While the container is running issue this command in another terminal window

docker exec pinger ps aux

you should see the following

docker exec pinger ps aux                               
PID   USER     TIME   COMMAND
1     root     0:00   ping 8.8.8.8
7     root     0:00   ps aux

There it is, ping is PID 1

Connecting the dots

When we issue a docker stop command the docker daemon sends a SIGTERM signal to stop our pinger but since it’s PID 1 nothing happens and after a while (10s) the docker daemon loses its patience with the container and sends a SIGKILL. Why does this happen? Obviously, because our application running in the container wasn’t programmed to listen to SIGTERM.

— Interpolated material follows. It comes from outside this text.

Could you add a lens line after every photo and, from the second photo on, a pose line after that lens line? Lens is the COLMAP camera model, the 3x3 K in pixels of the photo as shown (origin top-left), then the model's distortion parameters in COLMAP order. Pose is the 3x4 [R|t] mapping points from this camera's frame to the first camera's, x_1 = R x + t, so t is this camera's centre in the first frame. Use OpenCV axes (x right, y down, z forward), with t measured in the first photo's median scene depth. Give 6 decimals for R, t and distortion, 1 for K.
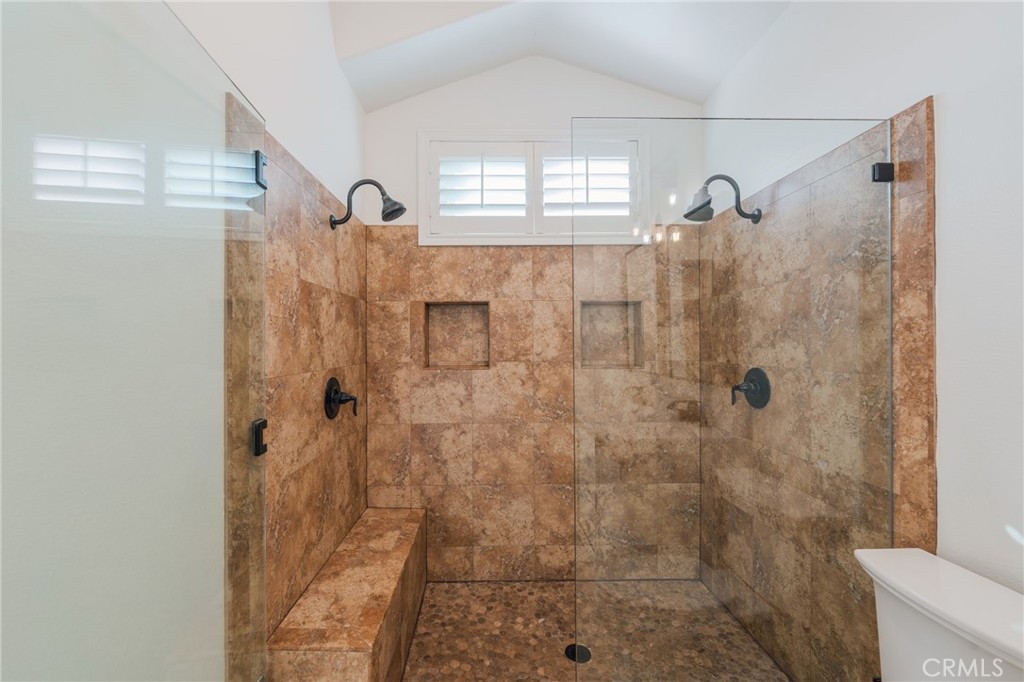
lens RADIAL K [[418.0, 0, 497.9], [0, 418.0, 340.6], [0, 0, 1]] dist [-0.000983, -0.000673]
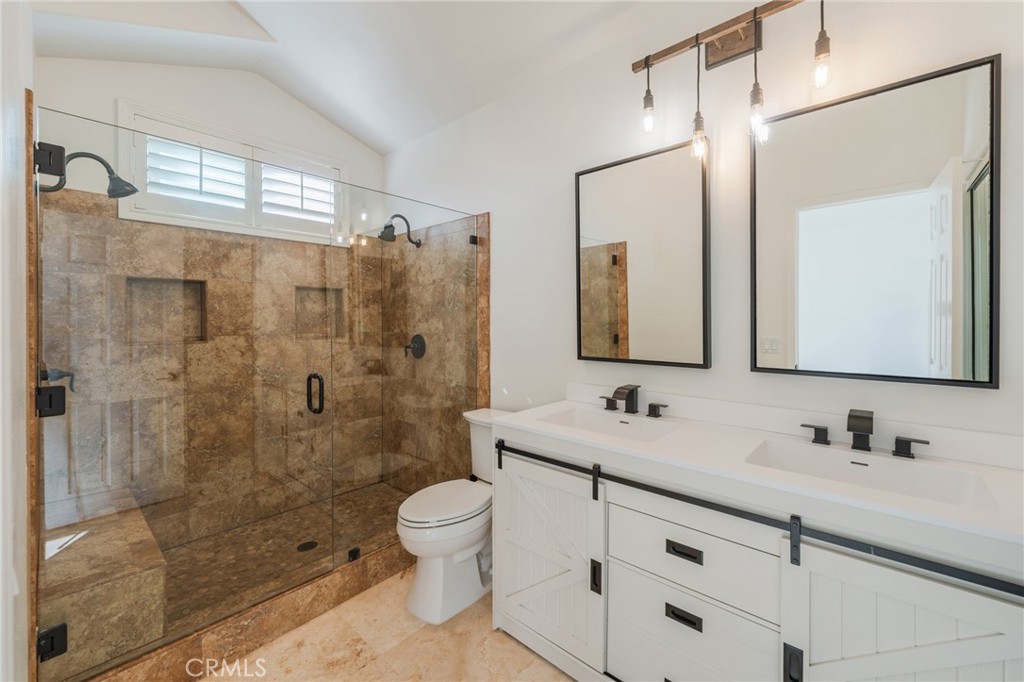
lens RADIAL K [[418.0, 0, 511.8], [0, 418.0, 324.1], [0, 0, 1]] dist [-0.000983, -0.000673]
pose [[0.679613, -0.003553, 0.733563, -0.293633], [-0.003051, 0.999966, 0.007670, 0.008681], [-0.733565, -0.007451, 0.679579, -0.341792]]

While still having your pinger container running run the following

time docker stop pinger

On my computer it took 10,577 seconds to stop the container. That’s crazy, containers should be lighting fast :)

Solutions

Add STOPSIGNAL SIGINT to your Dockerfile (this is a quick & dirty solution and only takes care of one edge case and shouldn’t actually be used
Avoid being PID 1 when you run ad-hoc docker run commands you can pass the–init flagand your app won’t become PID 1

Let’s test the second solution out. Run the pinger again this time passing the –init flag like so

docker run --rm -it --name pinger --init donchev7/alpine-pinger

and then

time docker stop pinger

Now it takes around 500ms to stop the running container!

Bonus

If you are using docker-compose and a YML version 2.2 or 2.3 you can do the same

version: '2.3'
services:
  pinger:
    image: donchev7/alpine-pinger
    init: true

save this in a docker-compose.yml file and your docker-compose stop command should be lightning fast!